# ABOUT THIS TASK
Each line in the records below that has the word "Ponemon" should be copied.

# DATASET RECORDS
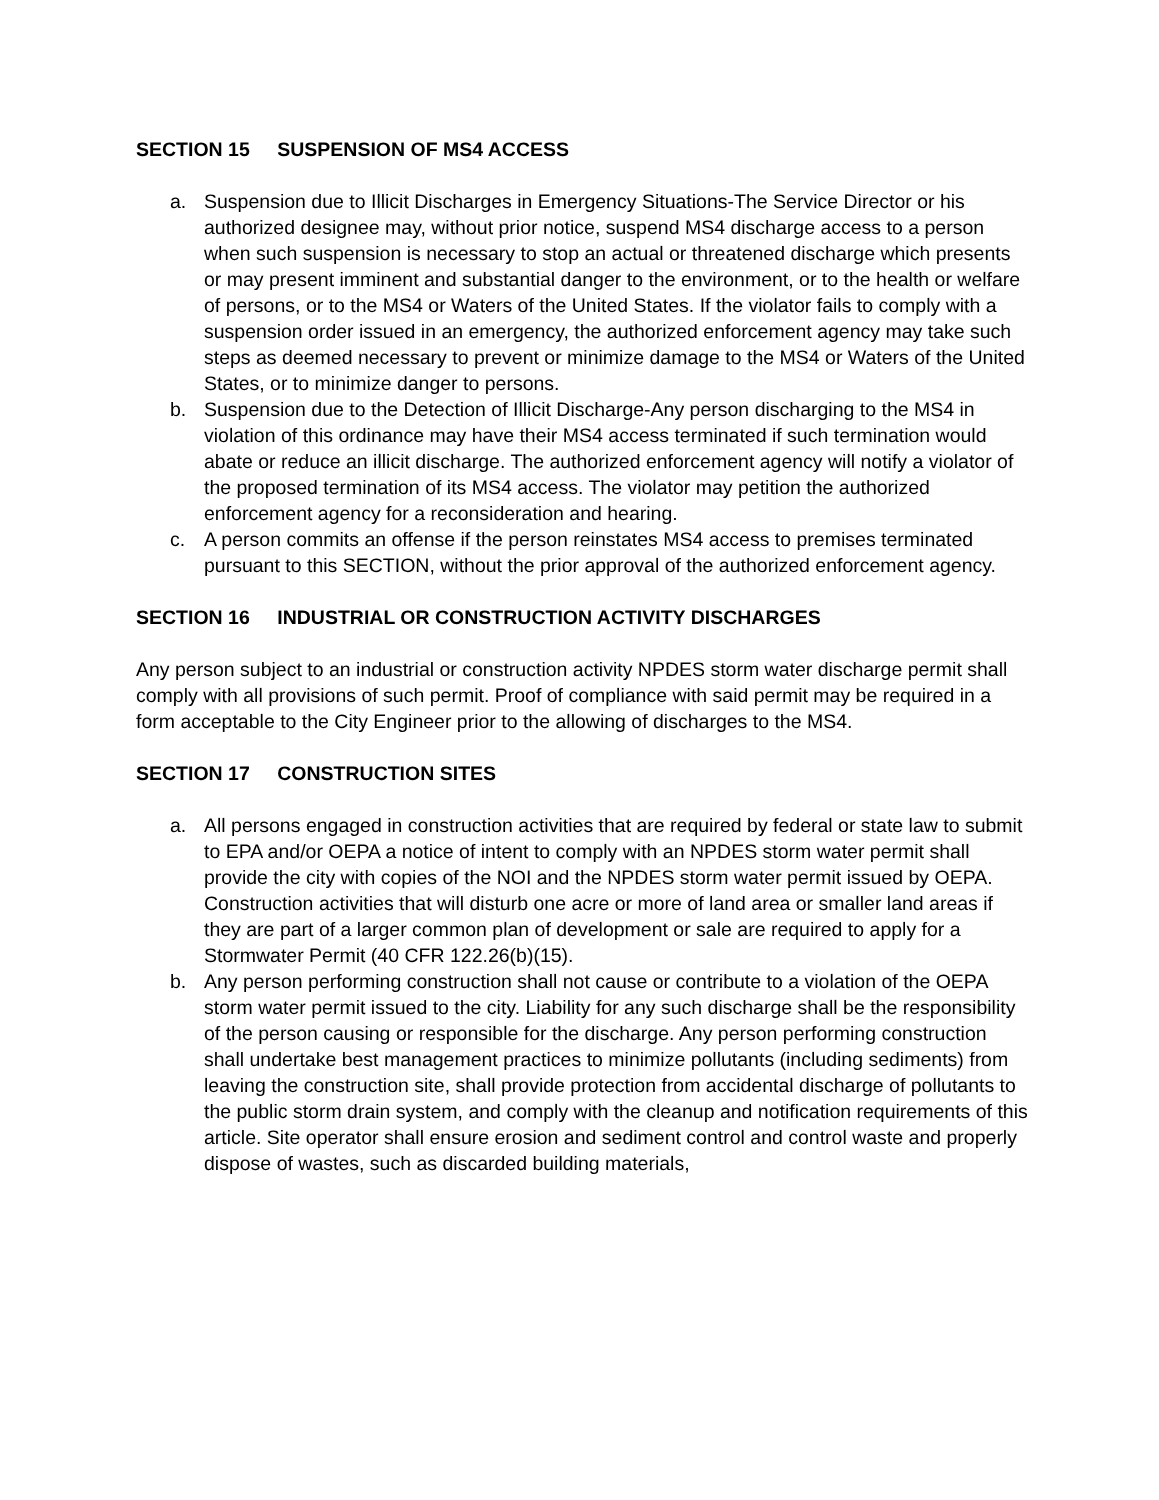SECTION 15 SUSPENSION OF MS4 ACCESS
a. Suspension due to Illicit Discharges in Emergency Situations-The Service Director or his authorized designee may, without prior notice, suspend MS4 discharge access to a person when such suspension is necessary to stop an actual or threatened discharge which presents or may present imminent and substantial danger to the environment, or to the health or welfare of persons, or to the MS4 or Waters of the United States. If the violator fails to comply with a suspension order issued in an emergency, the authorized enforcement agency may take such steps as deemed necessary to prevent or minimize damage to the MS4 or Waters of the United States, or to minimize danger to persons.
b. Suspension due to the Detection of Illicit Discharge-Any person discharging to the MS4 in violation of this ordinance may have their MS4 access terminated if such termination would abate or reduce an illicit discharge. The authorized enforcement agency will notify a violator of the proposed termination of its MS4 access. The violator may petition the authorized enforcement agency for a reconsideration and hearing.
c. A person commits an offense if the person reinstates MS4 access to premises terminated pursuant to this SECTION, without the prior approval of the authorized enforcement agency.
SECTION 16 INDUSTRIAL OR CONSTRUCTION ACTIVITY DISCHARGES
Any person subject to an industrial or construction activity NPDES storm water discharge permit shall comply with all provisions of such permit. Proof of compliance with said permit may be required in a form acceptable to the City Engineer prior to the allowing of discharges to the MS4.
SECTION 17 CONSTRUCTION SITES
a. All persons engaged in construction activities that are required by federal or state law to submit to EPA and/or OEPA a notice of intent to comply with an NPDES storm water permit shall provide the city with copies of the NOI and the NPDES storm water permit issued by OEPA. Construction activities that will disturb one acre or more of land area or smaller land areas if they are part of a larger common plan of development or sale are required to apply for a Stormwater Permit (40 CFR 122.26(b)(15).
b. Any person performing construction shall not cause or contribute to a violation of the OEPA storm water permit issued to the city. Liability for any such discharge shall be the responsibility of the person causing or responsible for the discharge. Any person performing construction shall undertake best management practices to minimize pollutants (including sediments) from leaving the construction site, shall provide protection from accidental discharge of pollutants to the public storm drain system, and comply with the cleanup and notification requirements of this article. Site operator shall ensure erosion and sediment control and control waste and properly dispose of wastes, such as discarded building materials,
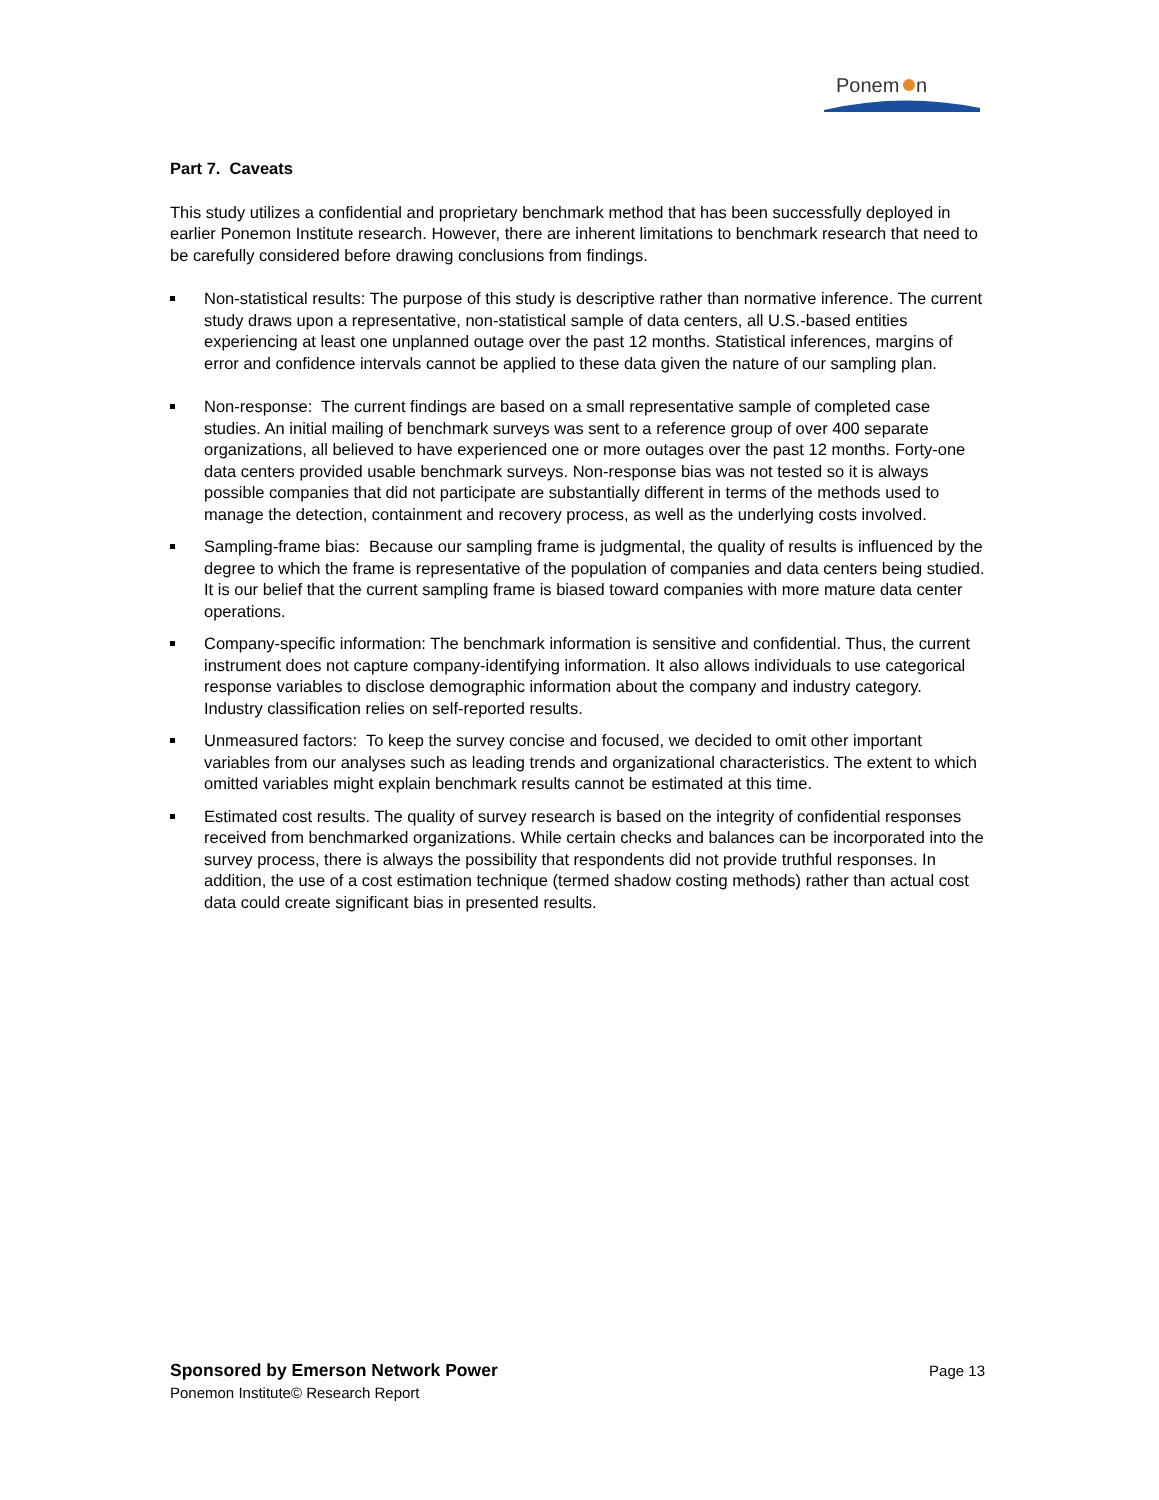Ponem
n
Part 7. Caveats
This study utilizes a confidential and proprietary benchmark method that has been successfully deployed in earlier Ponemon Institute research. However, there are inherent limitations to benchmark research that need to be carefully considered before drawing conclusions from findings.
Non-statistical results: The purpose of this study is descriptive rather than normative inference. The current study draws upon a representative, non-statistical sample of data centers, all U.S.-based entities experiencing at least one unplanned outage over the past 12 months. Statistical inferences, margins of error and confidence intervals cannot be applied to these data given the nature of our sampling plan.
Non-response: The current findings are based on a small representative sample of completed case studies. An initial mailing of benchmark surveys was sent to a reference group of over 400 separate organizations, all believed to have experienced one or more outages over the past 12 months. Forty-one data centers provided usable benchmark surveys. Non-response bias was not tested so it is always possible companies that did not participate are substantially different in terms of the methods used to manage the detection, containment and recovery process, as well as the underlying costs involved.
Sampling-frame bias: Because our sampling frame is judgmental, the quality of results is influenced by the degree to which the frame is representative of the population of companies and data centers being studied. It is our belief that the current sampling frame is biased toward companies with more mature data center operations.
Company-specific information: The benchmark information is sensitive and confidential. Thus, the current instrument does not capture company-identifying information. It also allows individuals to use categorical response variables to disclose demographic information about the company and industry category. Industry classification relies on self-reported results.
Unmeasured factors: To keep the survey concise and focused, we decided to omit other important variables from our analyses such as leading trends and organizational characteristics. The extent to which omitted variables might explain benchmark results cannot be estimated at this time.
Estimated cost results. The quality of survey research is based on the integrity of confidential responses received from benchmarked organizations. While certain checks and balances can be incorporated into the survey process, there is always the possibility that respondents did not provide truthful responses. In addition, the use of a cost estimation technique (termed shadow costing methods) rather than actual cost data could create significant bias in presented results.
Sponsored by Emerson Network Power
Page 13
Ponemon Institute© Research Report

# SOLVED EXERCISE
This study utilizes a confidential and proprietary benchmark method that has been successfully deployed in earlier Ponemon Institute research. However, there are inherent limitations to benchmark research that need to be carefully considered before drawing conclusions from findings.
Ponemon Institute© Research Report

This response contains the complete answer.